EDIT: Ah! I see. This Dr. Avasarala seems to concentrate on finding the "markers" for diagnosis and prognosis in MS. Here's another abstract from this doctor, just to show what I mean:
Arch Neurol. 2001 Dec;58(12):2044-5. Related Articles, Links Oligoclonal band number as a marker for prognosis in multiple sclerosis.
Avasarala JR, Cross AH, Trotter JL.
Department of Neurology, Washington University School of Medicine, Campus Box 8111, 660 S Euclid Ave, St Louis, MO 63017, USA. firstname.lastname@example.org
The natural course of disease in multiple sclerosis varies. Multiple sclerosis that is clinically apparent but causes minimal disability over time has been labeled benign multiple sclerosis. The ability to predict the subsequent clinical course of multiple sclerosis on the basis of clinical and other supportive data at presentation would be invaluable. In this article we report our findings based on a retrospective analysis of 1800 patients diagnosed as having multiple sclerosis, of which 44 patients met our inclusion criteria. There was a suggestion that a low or absent number of oligoclonal bands in the cerebrospinal fluid at the time of diagnosis predicts a better prognosis. However, quantification of oligoclonal bands in cerebrospinal fluid remains an insensitive prognostic indicator and must not be used to influence decisions regarding therapeutic options.

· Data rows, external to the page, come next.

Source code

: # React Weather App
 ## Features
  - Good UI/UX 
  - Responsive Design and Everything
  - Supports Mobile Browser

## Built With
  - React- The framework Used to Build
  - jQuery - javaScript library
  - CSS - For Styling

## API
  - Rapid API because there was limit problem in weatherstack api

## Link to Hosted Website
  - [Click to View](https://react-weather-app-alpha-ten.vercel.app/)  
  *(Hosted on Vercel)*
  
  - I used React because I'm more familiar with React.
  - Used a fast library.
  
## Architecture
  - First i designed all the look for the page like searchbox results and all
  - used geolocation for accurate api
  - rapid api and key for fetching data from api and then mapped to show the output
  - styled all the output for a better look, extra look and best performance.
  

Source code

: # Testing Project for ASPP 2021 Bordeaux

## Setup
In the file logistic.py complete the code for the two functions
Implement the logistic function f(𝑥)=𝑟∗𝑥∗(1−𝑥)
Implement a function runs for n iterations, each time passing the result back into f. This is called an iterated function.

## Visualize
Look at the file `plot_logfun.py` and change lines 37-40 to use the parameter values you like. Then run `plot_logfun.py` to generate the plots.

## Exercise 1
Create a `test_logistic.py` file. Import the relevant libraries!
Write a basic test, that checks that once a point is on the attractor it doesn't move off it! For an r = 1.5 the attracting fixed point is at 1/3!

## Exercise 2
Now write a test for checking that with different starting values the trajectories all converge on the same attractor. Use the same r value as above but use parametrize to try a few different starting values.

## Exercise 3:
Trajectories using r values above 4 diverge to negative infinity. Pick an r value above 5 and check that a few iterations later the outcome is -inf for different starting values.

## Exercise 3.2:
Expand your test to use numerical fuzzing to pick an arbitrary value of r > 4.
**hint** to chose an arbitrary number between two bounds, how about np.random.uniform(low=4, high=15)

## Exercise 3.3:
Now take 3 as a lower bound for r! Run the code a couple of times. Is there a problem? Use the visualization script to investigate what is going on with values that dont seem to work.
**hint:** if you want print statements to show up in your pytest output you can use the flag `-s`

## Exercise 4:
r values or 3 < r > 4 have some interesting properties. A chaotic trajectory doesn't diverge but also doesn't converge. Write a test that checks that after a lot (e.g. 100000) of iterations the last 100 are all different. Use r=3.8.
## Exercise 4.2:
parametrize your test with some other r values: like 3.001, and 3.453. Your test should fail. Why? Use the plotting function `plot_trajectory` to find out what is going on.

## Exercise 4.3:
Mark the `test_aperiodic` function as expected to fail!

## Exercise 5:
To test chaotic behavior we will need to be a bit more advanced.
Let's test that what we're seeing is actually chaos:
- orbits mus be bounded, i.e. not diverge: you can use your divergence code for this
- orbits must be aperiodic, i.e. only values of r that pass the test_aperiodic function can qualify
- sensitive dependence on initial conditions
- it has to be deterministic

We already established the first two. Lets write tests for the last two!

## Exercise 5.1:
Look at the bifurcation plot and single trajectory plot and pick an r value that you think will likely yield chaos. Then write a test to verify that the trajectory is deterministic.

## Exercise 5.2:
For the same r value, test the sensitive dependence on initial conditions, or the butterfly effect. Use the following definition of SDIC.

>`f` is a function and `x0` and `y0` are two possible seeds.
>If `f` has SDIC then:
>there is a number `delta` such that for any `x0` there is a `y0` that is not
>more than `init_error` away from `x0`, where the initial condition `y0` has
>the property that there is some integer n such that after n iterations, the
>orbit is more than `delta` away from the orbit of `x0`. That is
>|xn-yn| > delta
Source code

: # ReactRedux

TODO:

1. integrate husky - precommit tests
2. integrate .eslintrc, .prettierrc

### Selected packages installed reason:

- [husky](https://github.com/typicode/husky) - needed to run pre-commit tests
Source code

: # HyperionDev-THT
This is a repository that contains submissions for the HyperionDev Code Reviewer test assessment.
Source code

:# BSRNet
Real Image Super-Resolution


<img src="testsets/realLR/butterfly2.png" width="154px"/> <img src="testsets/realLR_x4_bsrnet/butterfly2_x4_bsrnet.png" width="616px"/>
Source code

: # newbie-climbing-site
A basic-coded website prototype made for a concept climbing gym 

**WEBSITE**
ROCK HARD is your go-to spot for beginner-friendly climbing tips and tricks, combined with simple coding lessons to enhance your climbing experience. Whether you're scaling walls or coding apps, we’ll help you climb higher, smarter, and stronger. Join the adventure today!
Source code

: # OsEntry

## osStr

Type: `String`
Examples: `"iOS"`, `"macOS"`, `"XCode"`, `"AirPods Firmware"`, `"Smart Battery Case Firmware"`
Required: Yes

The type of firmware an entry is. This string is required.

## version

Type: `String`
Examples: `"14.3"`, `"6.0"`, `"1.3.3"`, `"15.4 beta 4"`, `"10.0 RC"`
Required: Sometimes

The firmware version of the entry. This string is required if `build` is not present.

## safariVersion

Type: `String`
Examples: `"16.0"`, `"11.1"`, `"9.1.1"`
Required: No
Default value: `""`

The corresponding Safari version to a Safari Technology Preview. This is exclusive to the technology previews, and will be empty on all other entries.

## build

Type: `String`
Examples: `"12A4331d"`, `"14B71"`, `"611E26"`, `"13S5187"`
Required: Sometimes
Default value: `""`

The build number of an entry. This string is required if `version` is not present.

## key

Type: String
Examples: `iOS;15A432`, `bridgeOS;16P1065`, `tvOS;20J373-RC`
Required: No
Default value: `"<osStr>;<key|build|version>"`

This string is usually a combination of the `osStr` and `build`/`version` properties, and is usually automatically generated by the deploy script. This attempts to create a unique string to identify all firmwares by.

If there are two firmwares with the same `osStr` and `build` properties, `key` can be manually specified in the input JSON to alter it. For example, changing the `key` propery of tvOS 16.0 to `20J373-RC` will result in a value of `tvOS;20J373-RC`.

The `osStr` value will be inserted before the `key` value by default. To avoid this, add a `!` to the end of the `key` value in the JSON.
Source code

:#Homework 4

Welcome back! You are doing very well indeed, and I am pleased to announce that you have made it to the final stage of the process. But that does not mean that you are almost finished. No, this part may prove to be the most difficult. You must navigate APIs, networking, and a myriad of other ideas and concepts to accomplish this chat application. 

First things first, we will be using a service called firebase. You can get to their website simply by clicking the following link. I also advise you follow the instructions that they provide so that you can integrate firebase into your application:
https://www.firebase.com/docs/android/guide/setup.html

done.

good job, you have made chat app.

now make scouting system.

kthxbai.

PMID: 11735778 [PubMed - indexed for MEDLINE]
SECOND EDIT: Darn, once you really start to read into this, you might see what I do. They still aren't even sure about THIS (i.e. flora's original article she found!) There is controversy and "some" contradiction amongst the researchers themselves. hmmmmmmmm........ Oh, well.........it sure would be nice, though, if they DO all agree and find these "markers" to definitely be indicative of MS, and axonal damage, etc. That would be in and of itself very useful in order to monitor progression, also. Let's keep our fingers crossed that something comes of it!